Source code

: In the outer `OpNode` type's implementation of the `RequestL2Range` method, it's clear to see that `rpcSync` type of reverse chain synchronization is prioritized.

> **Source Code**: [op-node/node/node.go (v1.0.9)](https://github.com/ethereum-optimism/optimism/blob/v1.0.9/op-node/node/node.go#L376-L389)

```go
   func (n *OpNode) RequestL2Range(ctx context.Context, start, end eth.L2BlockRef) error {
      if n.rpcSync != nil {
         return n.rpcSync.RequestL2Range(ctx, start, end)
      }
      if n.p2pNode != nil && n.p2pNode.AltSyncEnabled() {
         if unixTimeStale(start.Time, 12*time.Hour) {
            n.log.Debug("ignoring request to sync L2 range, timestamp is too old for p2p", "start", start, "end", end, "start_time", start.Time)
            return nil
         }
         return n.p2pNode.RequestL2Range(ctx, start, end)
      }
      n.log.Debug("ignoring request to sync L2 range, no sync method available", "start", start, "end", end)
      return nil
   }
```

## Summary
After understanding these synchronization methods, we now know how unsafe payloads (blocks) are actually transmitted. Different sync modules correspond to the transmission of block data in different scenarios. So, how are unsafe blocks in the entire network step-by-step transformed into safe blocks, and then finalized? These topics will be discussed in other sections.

[TASK OBJECTIVE] Write out all the entries once more, exactly.

[RESPONSE FOR THIS EXERCISE]
Source code

: In the outer `OpNode` type's implementation of the `RequestL2Range` method, it's clear to see that `rpcSync` type of reverse chain synchronization is prioritized.

> **Source Code**: [op-node/node/node.go (v1.0.9)](https://github.com/ethereum-optimism/optimism/blob/v1.0.9/op-node/node/node.go#L376-L389)

```go
   func (n *OpNode) RequestL2Range(ctx context.Context, start, end eth.L2BlockRef) error {
      if n.rpcSync != nil {
         return n.rpcSync.RequestL2Range(ctx, start, end)
      }
      if n.p2pNode != nil && n.p2pNode.AltSyncEnabled() {
         if unixTimeStale(start.Time, 12*time.Hour) {
            n.log.Debug("ignoring request to sync L2 range, timestamp is too old for p2p", "start", start, "end", end, "start_time", start.Time)
            return nil
         }
         return n.p2pNode.RequestL2Range(ctx, start, end)
      }
      n.log.Debug("ignoring request to sync L2 range, no sync method available", "start", start, "end", end)
      return nil
   }
```

## Summary
After understanding these synchronization methods, we now know how unsafe payloads (blocks) are actually transmitted. Different sync modules correspond to the transmission of block data in different scenarios. So, how are unsafe blocks in the entire network step-by-step transformed into safe blocks, and then finalized? These topics will be discussed in other sections.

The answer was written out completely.